■ RECORDS TO USE:
——————
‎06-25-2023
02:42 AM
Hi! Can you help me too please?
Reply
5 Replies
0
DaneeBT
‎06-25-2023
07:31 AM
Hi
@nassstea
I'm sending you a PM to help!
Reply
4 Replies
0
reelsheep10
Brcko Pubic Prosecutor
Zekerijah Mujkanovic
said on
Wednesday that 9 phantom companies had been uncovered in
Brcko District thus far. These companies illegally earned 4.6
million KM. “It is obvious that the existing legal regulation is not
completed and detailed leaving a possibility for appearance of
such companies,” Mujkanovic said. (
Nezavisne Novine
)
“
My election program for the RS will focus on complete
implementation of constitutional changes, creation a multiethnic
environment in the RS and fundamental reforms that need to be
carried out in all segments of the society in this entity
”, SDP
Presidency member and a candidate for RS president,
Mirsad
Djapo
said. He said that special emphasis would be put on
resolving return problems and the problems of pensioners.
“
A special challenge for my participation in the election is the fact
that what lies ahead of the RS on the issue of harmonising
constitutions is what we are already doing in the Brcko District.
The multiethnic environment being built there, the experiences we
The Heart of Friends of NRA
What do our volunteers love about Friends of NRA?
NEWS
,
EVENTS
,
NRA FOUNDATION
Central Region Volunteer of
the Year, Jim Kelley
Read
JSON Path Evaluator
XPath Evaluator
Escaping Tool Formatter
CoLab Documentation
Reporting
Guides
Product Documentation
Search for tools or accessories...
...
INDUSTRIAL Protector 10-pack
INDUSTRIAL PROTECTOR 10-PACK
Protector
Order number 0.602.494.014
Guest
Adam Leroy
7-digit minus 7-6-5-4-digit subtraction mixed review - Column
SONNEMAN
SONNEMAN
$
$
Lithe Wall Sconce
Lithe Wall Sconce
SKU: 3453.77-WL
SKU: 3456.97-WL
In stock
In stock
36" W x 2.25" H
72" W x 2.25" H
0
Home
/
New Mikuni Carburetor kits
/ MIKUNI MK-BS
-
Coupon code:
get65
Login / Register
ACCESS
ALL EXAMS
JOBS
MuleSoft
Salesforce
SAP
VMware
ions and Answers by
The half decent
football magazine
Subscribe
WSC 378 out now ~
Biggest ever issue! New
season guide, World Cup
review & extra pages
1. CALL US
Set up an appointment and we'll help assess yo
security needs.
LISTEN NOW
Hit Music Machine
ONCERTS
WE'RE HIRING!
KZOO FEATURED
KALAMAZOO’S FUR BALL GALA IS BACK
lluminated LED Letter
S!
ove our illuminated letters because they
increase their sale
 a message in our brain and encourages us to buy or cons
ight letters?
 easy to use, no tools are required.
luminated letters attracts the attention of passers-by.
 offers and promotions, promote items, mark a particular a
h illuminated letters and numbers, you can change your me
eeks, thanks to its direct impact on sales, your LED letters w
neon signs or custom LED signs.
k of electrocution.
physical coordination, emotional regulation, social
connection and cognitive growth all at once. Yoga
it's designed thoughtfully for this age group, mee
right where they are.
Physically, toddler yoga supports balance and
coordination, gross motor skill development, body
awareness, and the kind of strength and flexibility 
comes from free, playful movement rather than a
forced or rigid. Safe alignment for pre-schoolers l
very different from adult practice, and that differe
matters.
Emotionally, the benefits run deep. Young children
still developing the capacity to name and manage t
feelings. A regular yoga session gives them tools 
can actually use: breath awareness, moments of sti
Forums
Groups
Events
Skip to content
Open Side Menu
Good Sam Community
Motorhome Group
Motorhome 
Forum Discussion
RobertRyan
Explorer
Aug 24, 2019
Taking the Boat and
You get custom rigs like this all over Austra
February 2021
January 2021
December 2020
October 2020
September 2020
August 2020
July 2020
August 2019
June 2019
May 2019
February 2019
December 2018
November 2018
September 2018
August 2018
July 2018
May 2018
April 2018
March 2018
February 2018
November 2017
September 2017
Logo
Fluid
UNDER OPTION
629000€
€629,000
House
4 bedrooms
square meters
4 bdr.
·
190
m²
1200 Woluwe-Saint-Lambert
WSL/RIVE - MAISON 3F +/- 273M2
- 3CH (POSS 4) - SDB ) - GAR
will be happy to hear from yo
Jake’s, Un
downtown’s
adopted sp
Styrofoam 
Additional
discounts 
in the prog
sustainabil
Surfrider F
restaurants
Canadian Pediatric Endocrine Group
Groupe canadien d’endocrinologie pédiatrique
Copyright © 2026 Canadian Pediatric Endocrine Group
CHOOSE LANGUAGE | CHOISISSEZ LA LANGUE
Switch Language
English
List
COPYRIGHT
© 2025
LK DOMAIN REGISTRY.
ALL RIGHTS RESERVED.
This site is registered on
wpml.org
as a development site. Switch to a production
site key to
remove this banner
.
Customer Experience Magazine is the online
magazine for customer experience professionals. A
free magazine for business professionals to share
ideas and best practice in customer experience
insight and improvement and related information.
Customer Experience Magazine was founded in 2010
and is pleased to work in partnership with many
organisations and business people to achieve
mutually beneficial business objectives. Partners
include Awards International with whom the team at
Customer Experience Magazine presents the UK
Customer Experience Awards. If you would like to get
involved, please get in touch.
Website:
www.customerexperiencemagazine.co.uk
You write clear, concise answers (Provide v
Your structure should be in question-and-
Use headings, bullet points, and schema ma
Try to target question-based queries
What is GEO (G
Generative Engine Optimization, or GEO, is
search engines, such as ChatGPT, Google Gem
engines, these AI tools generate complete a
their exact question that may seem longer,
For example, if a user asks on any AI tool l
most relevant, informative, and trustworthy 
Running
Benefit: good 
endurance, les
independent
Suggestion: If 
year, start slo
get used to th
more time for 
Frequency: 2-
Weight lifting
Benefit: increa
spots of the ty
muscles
——————
■ EXERCISE DIRECTIONS: Looking at the data above, return every line from the one with "Customer Experience Magazine presents the UK" down to the one with "Use headings, bullet points, and schema ma", exactly and inclusively.

■ SOLUTION FOR THIS PROBLEM:
Customer Experience Magazine presents the UK
Customer Experience Awards. If you would like to get
involved, please get in touch.
Website:
www.customerexperiencemagazine.co.uk
You write clear, concise answers (Provide v
Your structure should be in question-and-
Use headings, bullet points, and schema ma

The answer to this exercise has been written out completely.